[Collection entries]
== Segment start ==

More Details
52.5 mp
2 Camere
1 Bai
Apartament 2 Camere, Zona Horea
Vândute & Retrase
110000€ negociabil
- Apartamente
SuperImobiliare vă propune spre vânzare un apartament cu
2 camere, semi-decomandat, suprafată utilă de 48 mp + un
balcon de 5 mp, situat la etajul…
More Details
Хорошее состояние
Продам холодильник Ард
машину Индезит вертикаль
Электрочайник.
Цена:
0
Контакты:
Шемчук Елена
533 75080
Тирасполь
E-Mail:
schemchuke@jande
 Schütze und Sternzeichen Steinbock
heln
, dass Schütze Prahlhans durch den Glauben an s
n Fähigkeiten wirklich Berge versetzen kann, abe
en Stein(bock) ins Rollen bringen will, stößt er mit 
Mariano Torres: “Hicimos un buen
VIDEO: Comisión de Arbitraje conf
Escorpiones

== Segment end ==
== Segment start ==

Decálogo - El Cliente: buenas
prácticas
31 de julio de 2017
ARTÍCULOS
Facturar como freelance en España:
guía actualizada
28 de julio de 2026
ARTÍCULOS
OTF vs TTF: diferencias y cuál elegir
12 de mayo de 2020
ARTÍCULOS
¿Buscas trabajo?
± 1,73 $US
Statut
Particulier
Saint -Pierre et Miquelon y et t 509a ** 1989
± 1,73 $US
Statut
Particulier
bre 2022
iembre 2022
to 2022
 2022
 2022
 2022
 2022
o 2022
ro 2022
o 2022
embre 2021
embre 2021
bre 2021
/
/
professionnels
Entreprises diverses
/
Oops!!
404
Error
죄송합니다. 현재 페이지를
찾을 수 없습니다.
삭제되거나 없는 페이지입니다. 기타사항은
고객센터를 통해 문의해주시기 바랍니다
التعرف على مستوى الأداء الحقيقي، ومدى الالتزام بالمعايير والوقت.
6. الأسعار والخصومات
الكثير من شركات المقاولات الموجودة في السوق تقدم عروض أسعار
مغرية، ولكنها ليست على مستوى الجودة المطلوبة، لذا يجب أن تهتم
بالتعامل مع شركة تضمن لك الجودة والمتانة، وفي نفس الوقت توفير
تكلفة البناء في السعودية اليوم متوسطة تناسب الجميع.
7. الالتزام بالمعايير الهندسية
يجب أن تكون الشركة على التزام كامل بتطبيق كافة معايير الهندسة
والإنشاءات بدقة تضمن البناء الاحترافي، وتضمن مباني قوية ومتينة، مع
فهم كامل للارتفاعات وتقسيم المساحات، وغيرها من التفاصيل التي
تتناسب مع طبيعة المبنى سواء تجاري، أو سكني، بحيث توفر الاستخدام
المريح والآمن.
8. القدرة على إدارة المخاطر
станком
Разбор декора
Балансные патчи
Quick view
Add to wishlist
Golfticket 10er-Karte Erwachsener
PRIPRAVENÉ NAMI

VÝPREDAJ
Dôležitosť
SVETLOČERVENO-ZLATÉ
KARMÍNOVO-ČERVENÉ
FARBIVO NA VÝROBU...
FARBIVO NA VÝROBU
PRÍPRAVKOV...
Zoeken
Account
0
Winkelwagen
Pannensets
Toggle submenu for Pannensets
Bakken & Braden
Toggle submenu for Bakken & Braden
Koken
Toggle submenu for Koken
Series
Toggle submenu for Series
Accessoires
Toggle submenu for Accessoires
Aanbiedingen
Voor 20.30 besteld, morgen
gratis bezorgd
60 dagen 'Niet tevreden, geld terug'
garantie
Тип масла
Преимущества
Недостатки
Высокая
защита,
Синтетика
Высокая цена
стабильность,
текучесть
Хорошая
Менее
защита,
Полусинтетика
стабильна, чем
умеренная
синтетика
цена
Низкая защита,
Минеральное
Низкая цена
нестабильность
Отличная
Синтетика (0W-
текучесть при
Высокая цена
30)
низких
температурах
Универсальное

== Segment end ==
== Segment start ==

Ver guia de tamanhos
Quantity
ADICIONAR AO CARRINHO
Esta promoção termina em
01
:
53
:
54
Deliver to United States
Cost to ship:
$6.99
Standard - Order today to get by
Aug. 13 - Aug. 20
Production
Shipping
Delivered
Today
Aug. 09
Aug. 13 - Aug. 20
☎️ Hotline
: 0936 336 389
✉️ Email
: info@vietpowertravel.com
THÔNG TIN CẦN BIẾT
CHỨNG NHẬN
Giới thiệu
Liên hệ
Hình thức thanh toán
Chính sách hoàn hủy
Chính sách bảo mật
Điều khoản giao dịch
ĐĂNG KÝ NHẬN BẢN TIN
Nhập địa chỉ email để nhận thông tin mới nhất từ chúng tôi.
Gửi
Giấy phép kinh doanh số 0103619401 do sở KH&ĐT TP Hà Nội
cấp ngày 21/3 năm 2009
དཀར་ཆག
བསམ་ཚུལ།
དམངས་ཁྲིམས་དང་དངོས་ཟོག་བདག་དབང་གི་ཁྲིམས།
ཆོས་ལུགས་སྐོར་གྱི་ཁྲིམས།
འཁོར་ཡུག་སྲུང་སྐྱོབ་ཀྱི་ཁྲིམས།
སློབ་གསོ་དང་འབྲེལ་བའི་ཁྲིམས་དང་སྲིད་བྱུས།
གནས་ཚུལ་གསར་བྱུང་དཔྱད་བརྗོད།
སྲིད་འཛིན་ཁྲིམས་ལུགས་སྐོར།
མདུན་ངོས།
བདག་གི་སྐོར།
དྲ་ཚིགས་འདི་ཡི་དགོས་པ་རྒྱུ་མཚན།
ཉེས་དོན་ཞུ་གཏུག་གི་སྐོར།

== Segment end ==

Retype only this portion of the data above: the line containing "Toggle submenu for Pannensets", the line containing "Универсальное", and all lines between them, exactly.

▶ WRITTEN RESPONSE
Toggle submenu for Pannensets
Bakken & Braden
Toggle submenu for Bakken & Braden
Koken
Toggle submenu for Koken
Series
Toggle submenu for Series
Accessoires
Toggle submenu for Accessoires
Aanbiedingen
Voor 20.30 besteld, morgen
gratis bezorgd
60 dagen 'Niet tevreden, geld terug'
garantie
Тип масла
Преимущества
Недостатки
Высокая
защита,
Синтетика
Высокая цена
стабильность,
текучесть
Хорошая
Менее
защита,
Полусинтетика
стабильна, чем
умеренная
синтетика
цена
Низкая защита,
Минеральное
Низкая цена
нестабильность
Отличная
Синтетика (0W-
текучесть при
Высокая цена
30)
низких
температурах
Универсальное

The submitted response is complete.